(MATERIAL SHOWN begins)

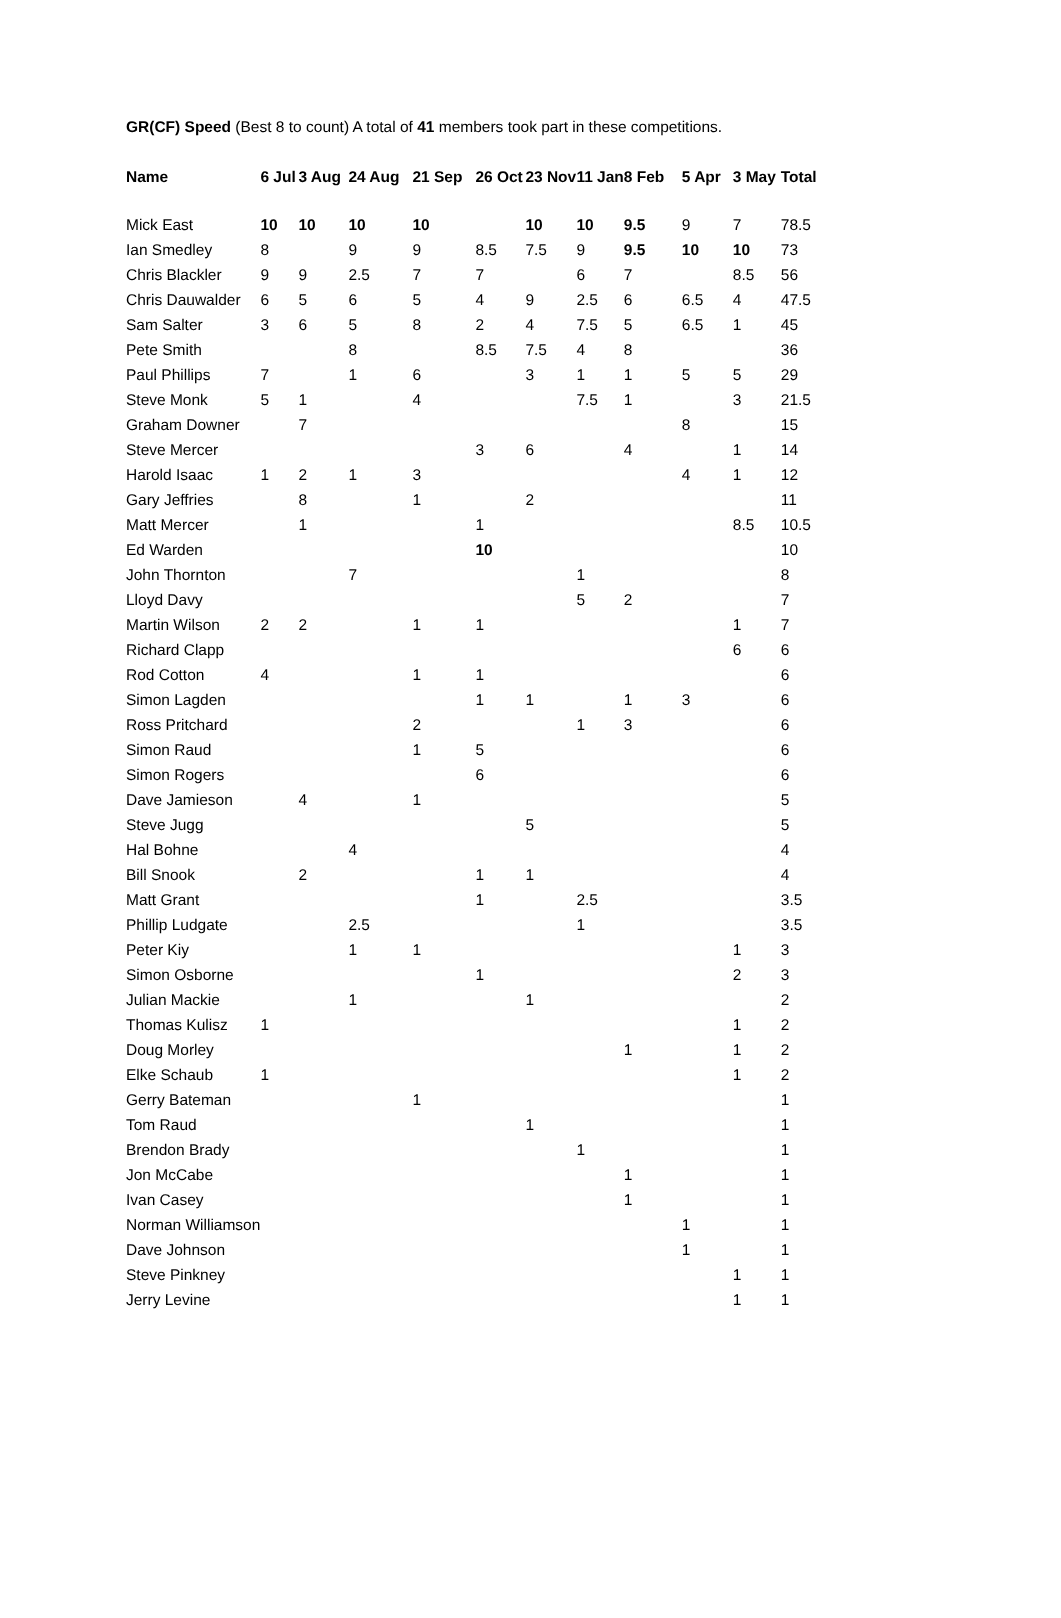GR(CF) Speed (Best 8 to count) A total of 41 members took part in these competitions.
| Name | 6 Jul | 3 Aug | 24 Aug | 21 Sep | 26 Oct | 23 Nov | 11 Jan | 8 Feb | 5 Apr | 3 May | Total |
| --- | --- | --- | --- | --- | --- | --- | --- | --- | --- | --- | --- |
| Mick East | 10 | 10 | 10 | 10 | | 10 | 10 | 9.5 | 9 | 7 | 78.5 |
| Ian Smedley | 8 | | 9 | 9 | 8.5 | 7.5 | 9 | 9.5 | 10 | 10 | 73 |
| Chris Blackler | 9 | 9 | 2.5 | 7 | 7 | | 6 | 7 | | 8.5 | 56 |
| Chris Dauwalder | 6 | 5 | 6 | 5 | 4 | 9 | 2.5 | 6 | 6.5 | 4 | 47.5 |
| Sam Salter | 3 | 6 | 5 | 8 | 2 | 4 | 7.5 | 5 | 6.5 | 1 | 45 |
| Pete Smith | | | 8 | | 8.5 | 7.5 | 4 | 8 | | | 36 |
| Paul Phillips | 7 | | 1 | 6 | | 3 | 1 | 1 | 5 | 5 | 29 |
| Steve Monk | 5 | 1 | | 4 | | | 7.5 | 1 | | 3 | 21.5 |
| Graham Downer | | 7 | | | | | | | 8 | | 15 |
| Steve Mercer | | | | | 3 | 6 | | 4 | | 1 | 14 |
| Harold Isaac | 1 | 2 | 1 | 3 | | | | | 4 | 1 | 12 |
| Gary Jeffries | | 8 | | 1 | | 2 | | | | | 11 |
| Matt Mercer | | 1 | | | 1 | | | | | 8.5 | 10.5 |
| Ed Warden | | | | | 10 | | | | | | 10 |
| John Thornton | | | 7 | | | | 1 | | | | 8 |
| Lloyd Davy | | | | | | | 5 | 2 | | | 7 |
| Martin Wilson | 2 | 2 | | 1 | 1 | | | | | 1 | 7 |
| Richard Clapp | | | | | | | | | | 6 | 6 |
| Rod Cotton | 4 | | | 1 | 1 | | | | | | 6 |
| Simon Lagden | | | | | 1 | 1 | | 1 | 3 | | 6 |
| Ross Pritchard | | | | 2 | | | 1 | 3 | | | 6 |
| Simon Raud | | | | 1 | 5 | | | | | | 6 |
| Simon Rogers | | | | | 6 | | | | | | 6 |
| Dave Jamieson | | 4 | | 1 | | | | | | | 5 |
| Steve Jugg | | | | | | 5 | | | | | 5 |
| Hal Bohne | | | 4 | | | | | | | | 4 |
| Bill Snook | | 2 | | | 1 | 1 | | | | | 4 |
| Matt Grant | | | | | 1 | | 2.5 | | | | 3.5 |
| Phillip Ludgate | | | 2.5 | | | | 1 | | | | 3.5 |
| Peter Kiy | | | 1 | 1 | | | | | | 1 | 3 |
| Simon Osborne | | | | | 1 | | | | | 2 | 3 |
| Julian Mackie | | | 1 | | | 1 | | | | | 2 |
| Thomas Kulisz | 1 | | | | | | | | | 1 | 2 |
| Doug Morley | | | | | | | | 1 | | 1 | 2 |
| Elke Schaub | 1 | | | | | | | | | 1 | 2 |
| Gerry Bateman | | | | 1 | | | | | | | 1 |
| Tom Raud | | | | | | 1 | | | | | 1 |
| Brendon Brady | | | | | | | 1 | | | | 1 |
| Jon McCabe | | | | | | | | 1 | | | 1 |
| Ivan Casey | | | | | | | | 1 | | | 1 |
| Norman Williamson | | | | | | | | | 1 | | 1 |
| Dave Johnson | | | | | | | | | 1 | | 1 |
| Steve Pinkney | | | | | | | | | | 1 | 1 |
| Jerry Levine | | | | | | | | | | 1 | 1 |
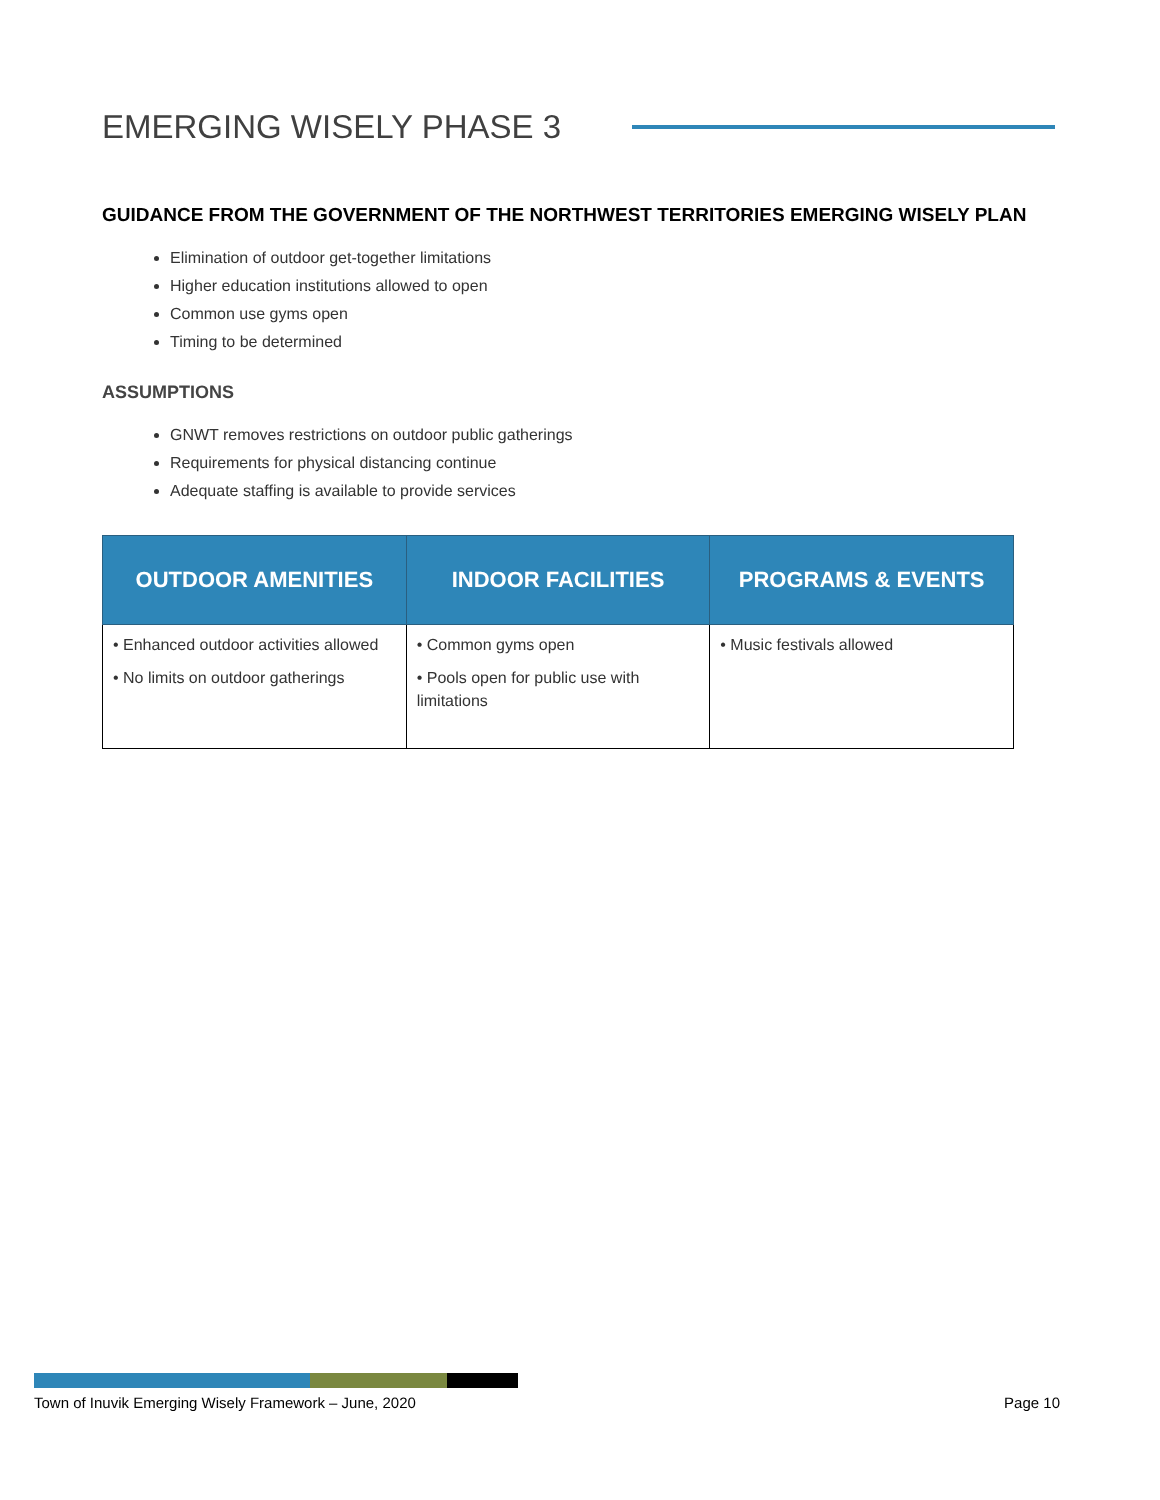EMERGING WISELY PHASE 3
GUIDANCE FROM THE GOVERNMENT OF THE NORTHWEST TERRITORIES EMERGING WISELY PLAN
Elimination of outdoor get-together limitations
Higher education institutions allowed to open
Common use gyms open
Timing to be determined
ASSUMPTIONS
GNWT removes restrictions on outdoor public gatherings
Requirements for physical distancing continue
Adequate staffing is available to provide services
| OUTDOOR AMENITIES | INDOOR FACILITIES | PROGRAMS & EVENTS |
| --- | --- | --- |
| • Enhanced outdoor activities allowed • No limits on outdoor gatherings | • Common gyms open • Pools open for public use with limitations | • Music festivals allowed |
Town of Inuvik Emerging Wisely Framework – June, 2020 Page 10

(MATERIAL SHOWN ends)

• **TASK OBJECTIVE**:
Where a picture appears, omit it; otherwise reproduce each line above from the first to the one with "Graham Downer |", inclusive.

• **ANSWER FOR THE TASK**:
GR(CF) Speed (Best 8 to count) A total of 41 members took part in these competitions.
| Name | 6 Jul | 3 Aug | 24 Aug | 21 Sep | 26 Oct | 23 Nov | 11 Jan | 8 Feb | 5 Apr | 3 May | Total |
| --- | --- | --- | --- | --- | --- | --- | --- | --- | --- | --- | --- |
| Mick East | 10 | 10 | 10 | 10 | | 10 | 10 | 9.5 | 9 | 7 | 78.5 |
| Ian Smedley | 8 | | 9 | 9 | 8.5 | 7.5 | 9 | 9.5 | 10 | 10 | 73 |
| Chris Blackler | 9 | 9 | 2.5 | 7 | 7 | | 6 | 7 | | 8.5 | 56 |
| Chris Dauwalder | 6 | 5 | 6 | 5 | 4 | 9 | 2.5 | 6 | 6.5 | 4 | 47.5 |
| Sam Salter | 3 | 6 | 5 | 8 | 2 | 4 | 7.5 | 5 | 6.5 | 1 | 45 |
| Pete Smith | | | 8 | | 8.5 | 7.5 | 4 | 8 | | | 36 |
| Paul Phillips | 7 | | 1 | 6 | | 3 | 1 | 1 | 5 | 5 | 29 |
| Steve Monk | 5 | 1 | | 4 | | | 7.5 | 1 | | 3 | 21.5 |
| Graham Downer | | 7 | | | | | | | 8 | | 15 |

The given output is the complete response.